To help mitigate burnout and diminished engagement going forward, financial services leaders and managers will need to stay close to their employees to find out how they can best support them. That may be with additional resources, greater work flexibility or updated benefits. Staying abreast of people’s needs and taking necessary action can reveal potential problems before they lead to resignations.
What Banking Should Avoid Going Forward
Some financial institutions continue to try to take a “return to normal” approach, asking staff to come back onsite five days a week. But, as the report shows, this approach may not be the best for everyone, particularly as many employees appreciate and benefit from a greater degree of flexibility.
Of course, not all organizations will be able to provide hybrid or remote arrangements for all their people. But greater flexibility doesn’t necessarily have to mean working remotely. It could mean more flexible scheduling options or a shift in working hours to enable a greater work-life balance.
Either way, to retain the engagement gains achieved, banks and other financial services companies should learn from the pandemic period.

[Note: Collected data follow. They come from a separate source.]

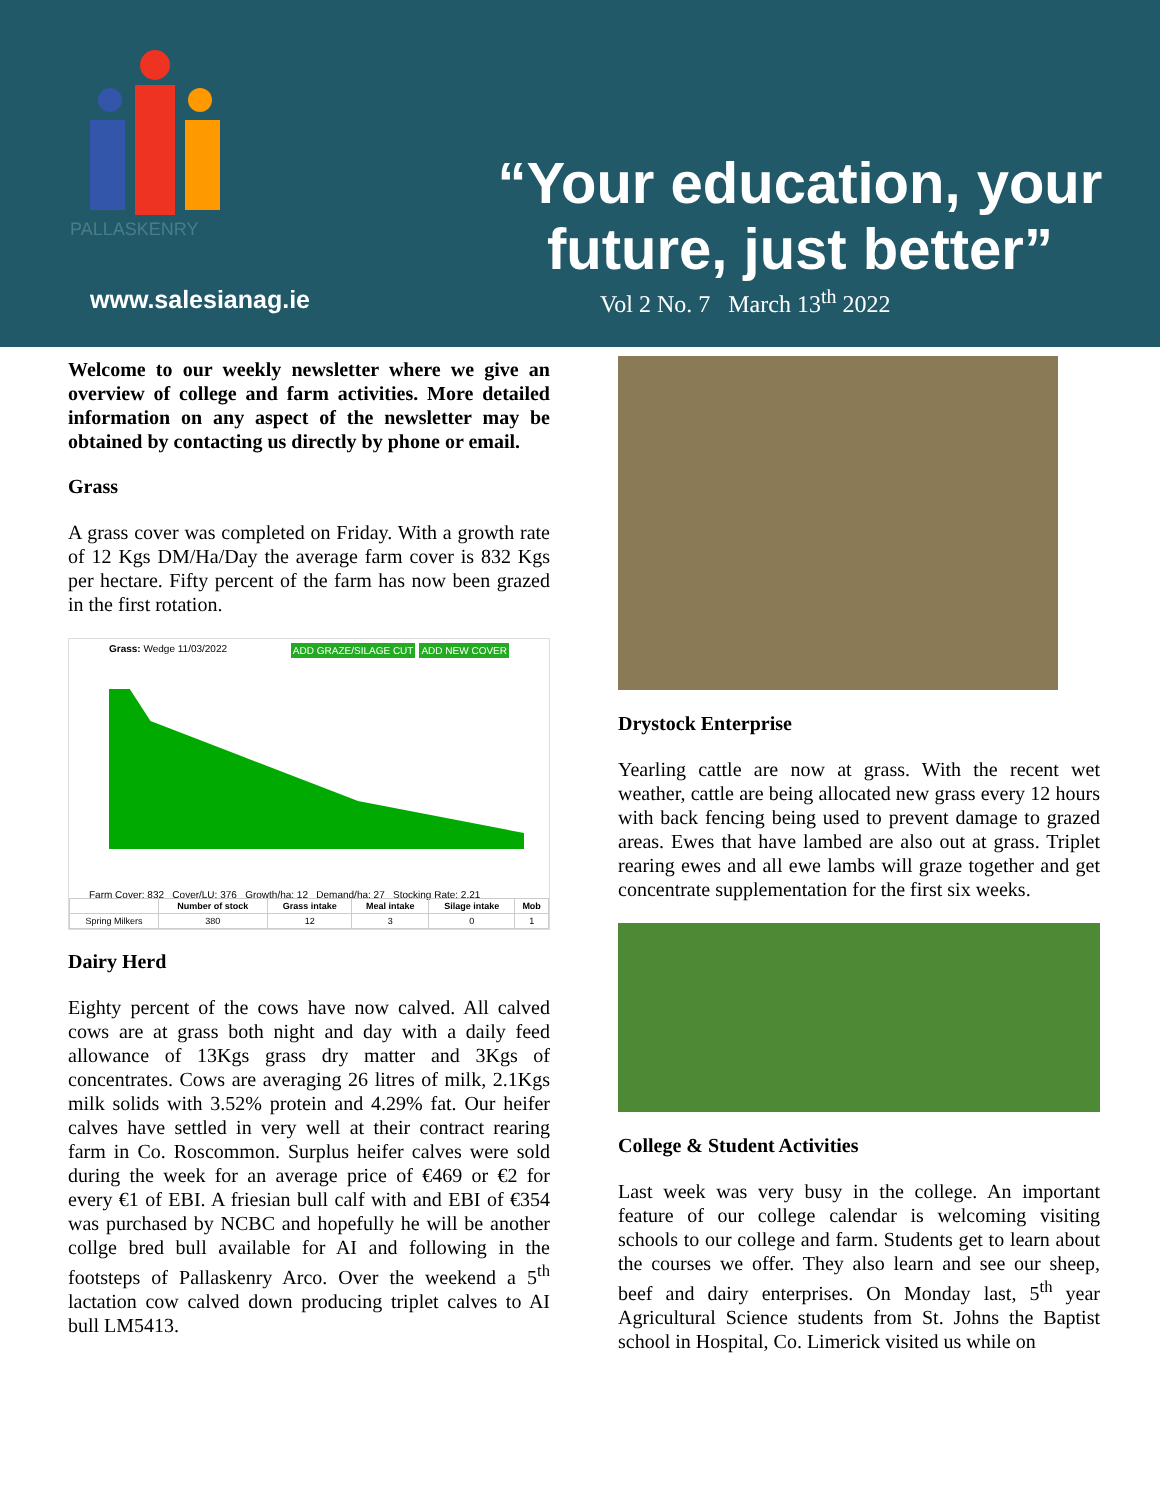PALLASKENRY
www.salesianag.ie
“Your education, your future, just better”
Vol 2 No. 7 March 13<sup>th</sup> 2022
Welcome to our weekly newsletter where we give an overview of college and farm activities. More detailed information on any aspect of the newsletter may be obtained by contacting us directly by phone or email.
Grass
A grass cover was completed on Friday. With a growth rate of 12 Kgs DM/Ha/Day the average farm cover is 832 Kgs per hectare. Fifty percent of the farm has now been grazed in the first rotation.
Grass: Wedge 11/03/2022 ADD NEW COVER ADD GRAZE/SILAGE CUT
Farm Cover: 832 Cover/LU: 376 Growth/ha: 12 Demand/ha: 27 Stocking Rate: 2.21
| | Number of stock | Grass intake | Meal intake | Silage intake | Mob |
| --- | --- | --- | --- | --- | --- |
| Spring Milkers | 380 | 12 | 3 | 0 | 1 |
Dairy Herd
Eighty percent of the cows have now calved. All calved cows are at grass both night and day with a daily feed allowance of 13Kgs grass dry matter and 3Kgs of concentrates. Cows are averaging 26 litres of milk, 2.1Kgs milk solids with 3.52% protein and 4.29% fat. Our heifer calves have settled in very well at their contract rearing farm in Co. Roscommon. Surplus heifer calves were sold during the week for an average price of €469 or €2 for every €1 of EBI. A friesian bull calf with and EBI of €354 was purchased by NCBC and hopefully he will be another collge bred bull available for AI and following in the footsteps of Pallaskenry Arco. Over the weekend a 5<sup>th</sup> lactation cow calved down producing triplet calves to AI bull LM5413.
Drystock Enterprise
Yearling cattle are now at grass. With the recent wet weather, cattle are being allocated new grass every 12 hours with back fencing being used to prevent damage to grazed areas. Ewes that have lambed are also out at grass. Triplet rearing ewes and all ewe lambs will graze together and get concentrate supplementation for the first six weeks.
College & Student Activities
Last week was very busy in the college. An important feature of our college calendar is welcoming visiting schools to our college and farm. Students get to learn about the courses we offer. They also learn and see our sheep, beef and dairy enterprises. On Monday last, 5<sup>th</sup> year Agricultural Science students from St. Johns the Baptist school in Hospital, Co. Limerick visited us while on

Amid so much change, companies cannot simply go back to before, but need to continue moving forward, listening to the needs of its people, and leading with empathy.
Specifically, leaders and managers in banking and financial services will need to stay closer than ever to employee feedback, going beyond listening and working fast to implement change accordingly.
Continuing to make gains in employee engagement, banks will need to:
- Consider how to retain a degree of flexibility – updating models to reflect evolving employee needs.
- Continue to provide clear individual and organizational direction to those working remotely and on site.
- Create and maintain more manageable workloads through prioritization and automating repetitive tasks.